> _Source data_:
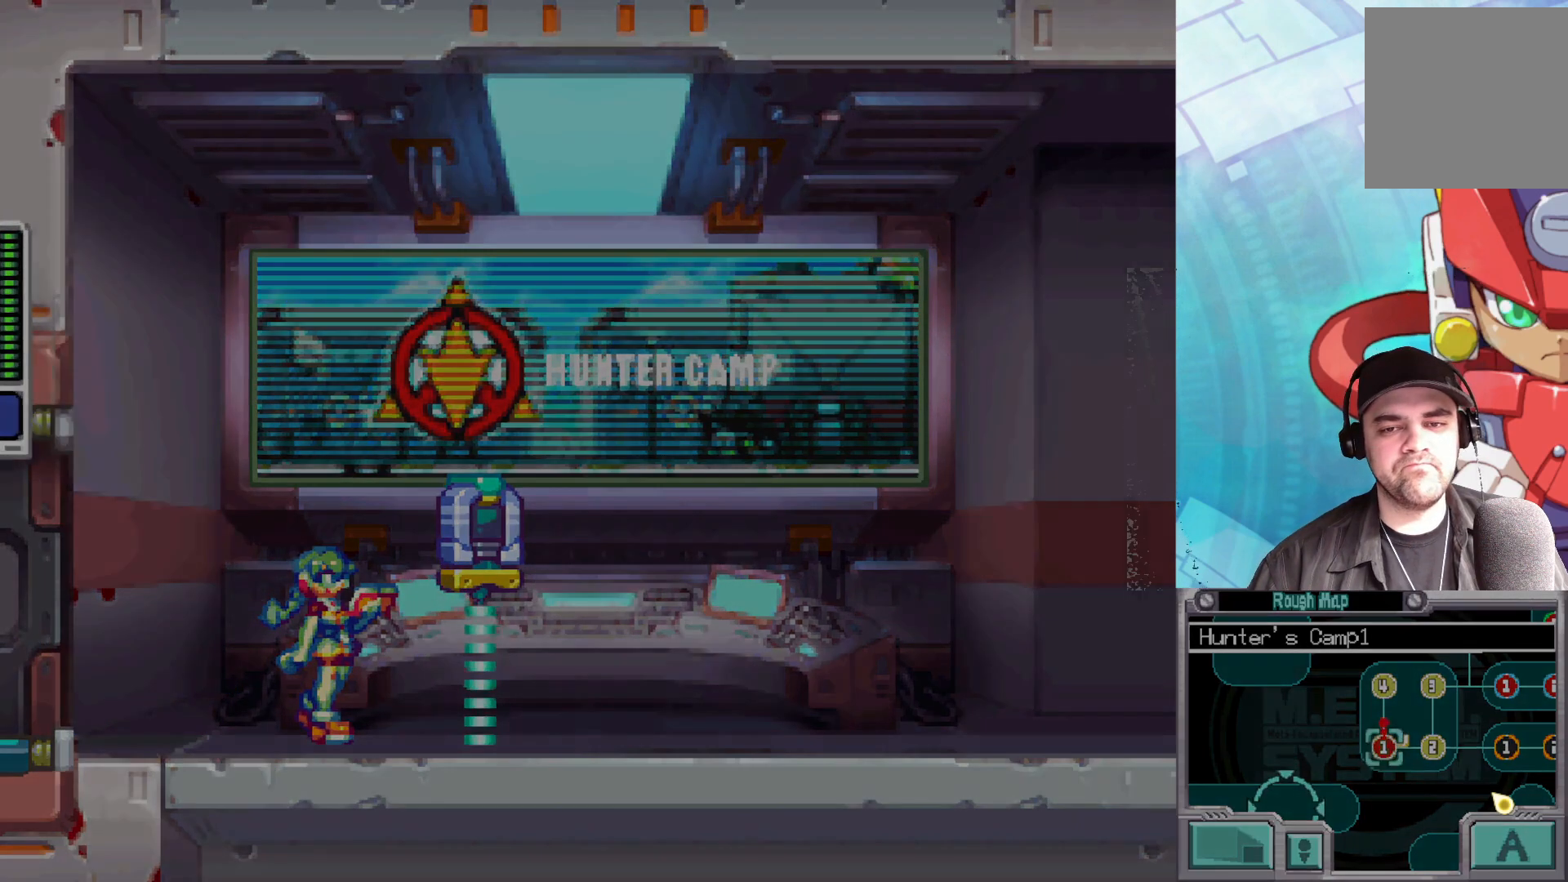
{"buttons": [], "left_stick": "center", "right_stick": "center", "events": []}
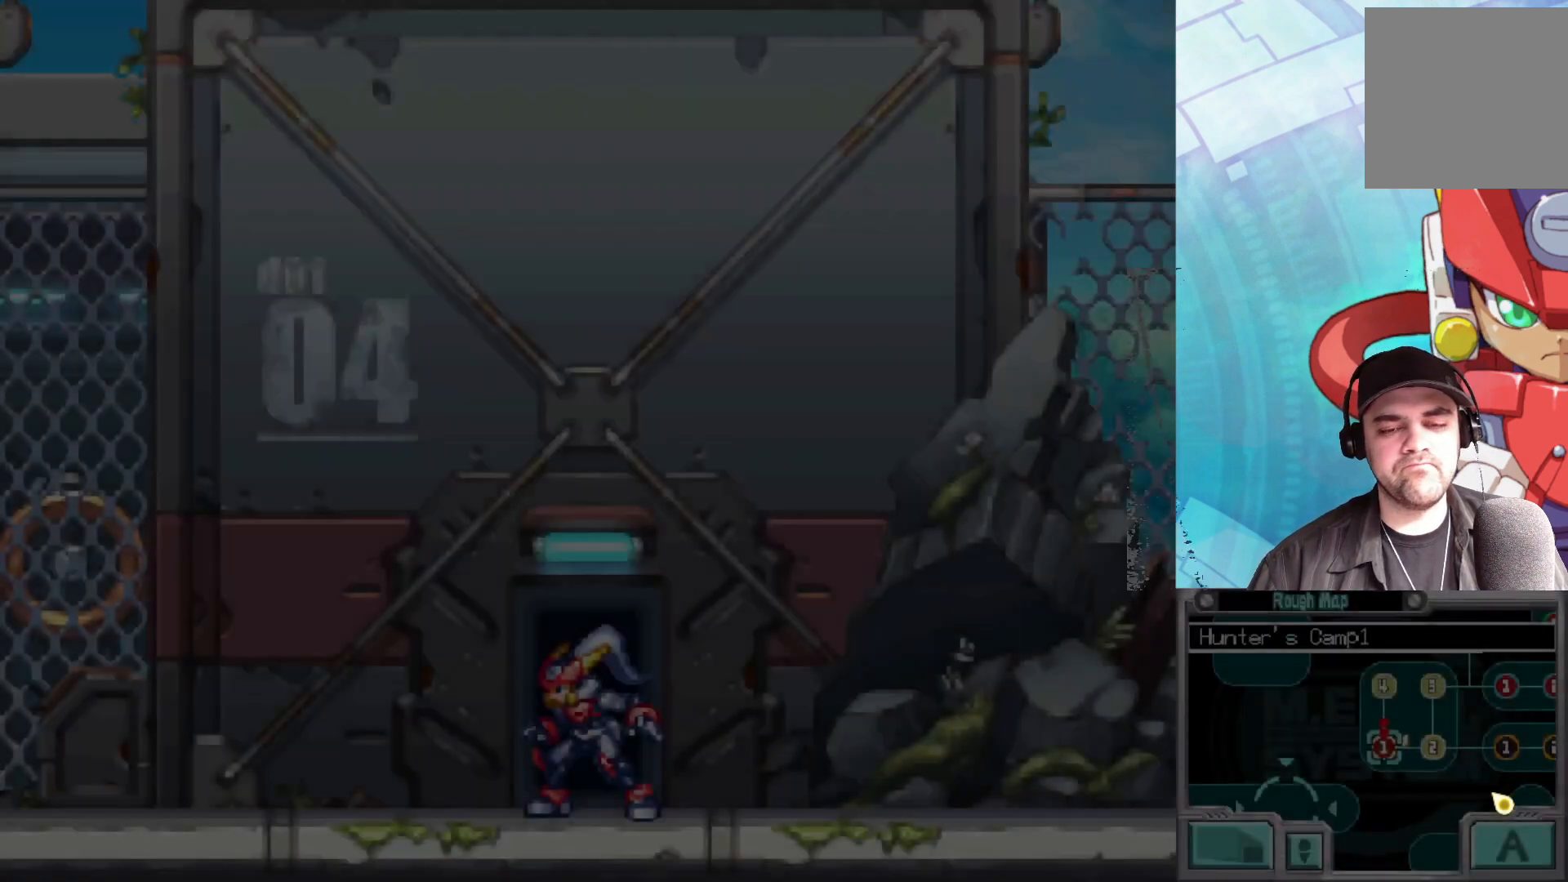
{"buttons": [], "left_stick": "left", "right_stick": "center", "events": [[250, "left_stick", "left"]]}
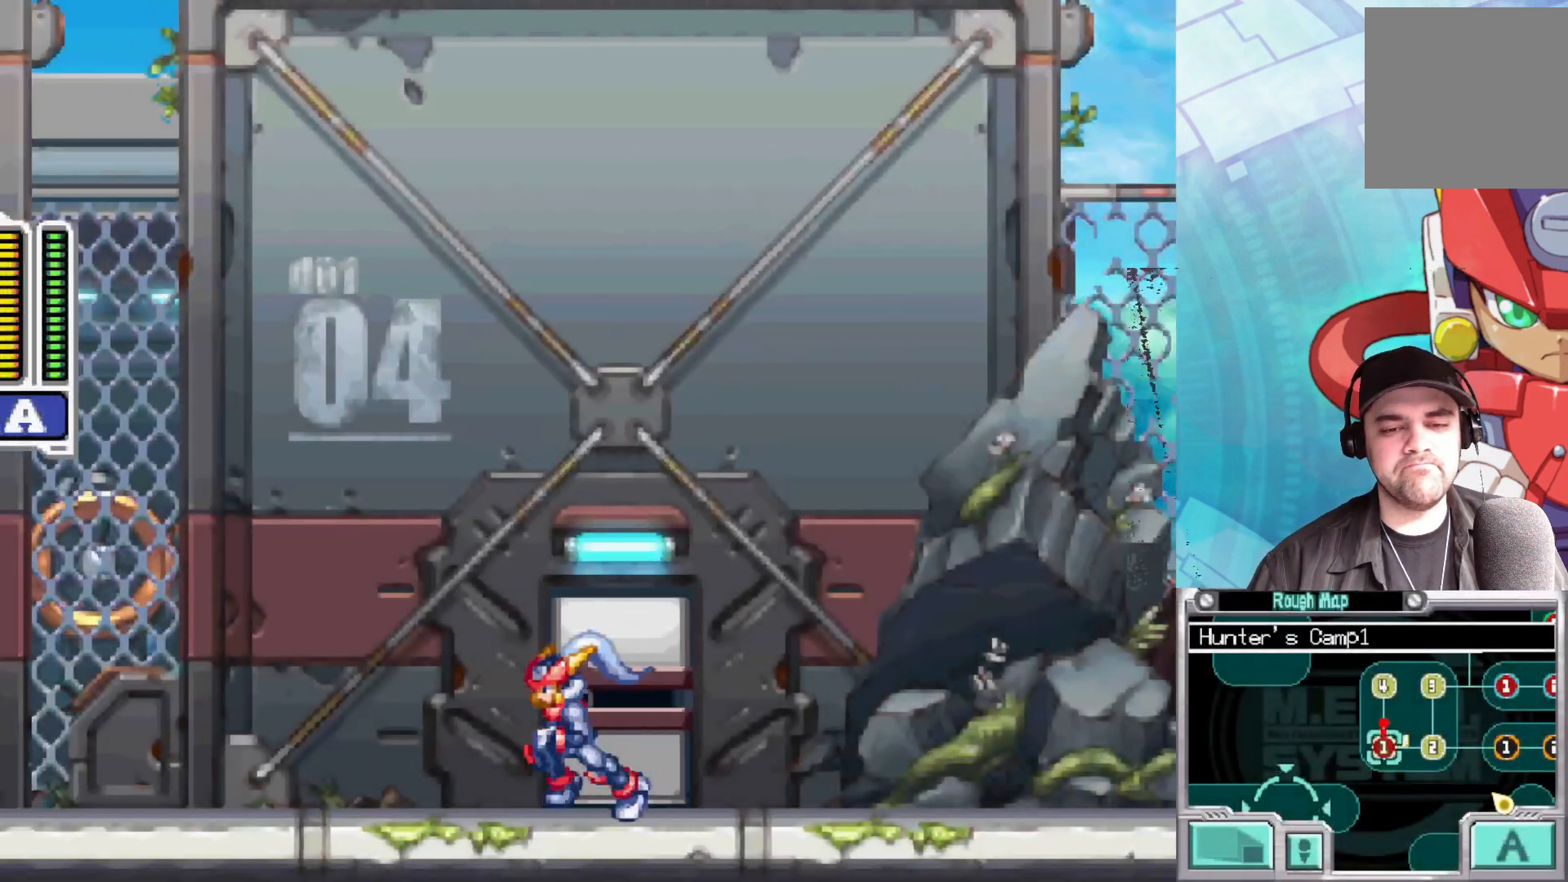
{"buttons": ["B"], "left_stick": "left", "right_stick": "center", "events": [[483, "B", "down"]]}
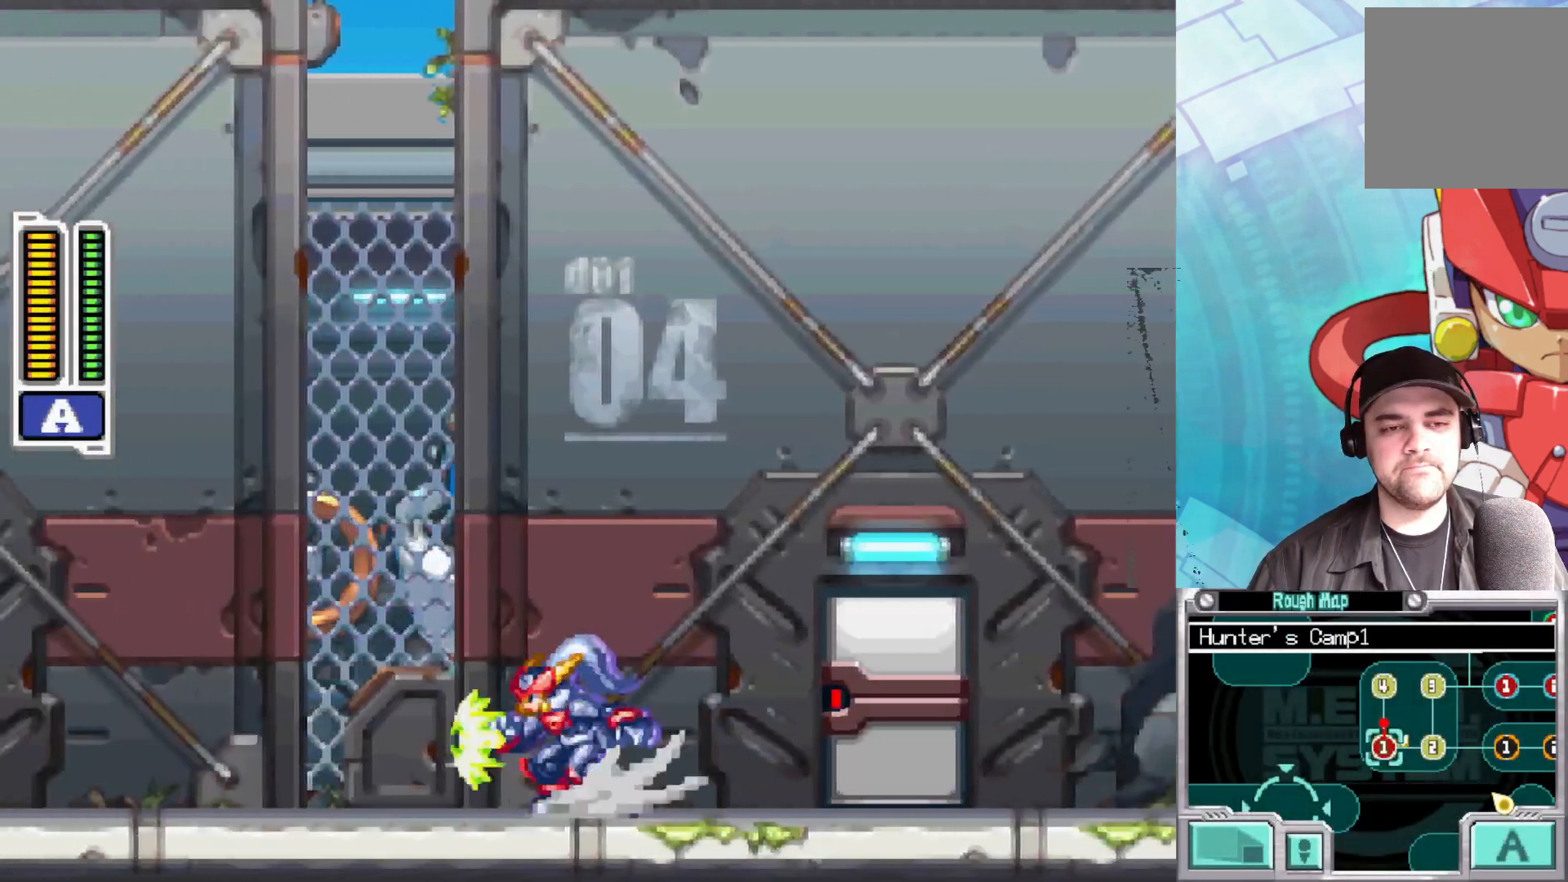
{"buttons": ["A", "B"], "left_stick": "left", "right_stick": "center", "events": [[217, "A", "down"]]}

> _Task to carry out_:
Line count for the string "down": say how many lines in the listing contain it, and add nothing.

> _Task output_:
2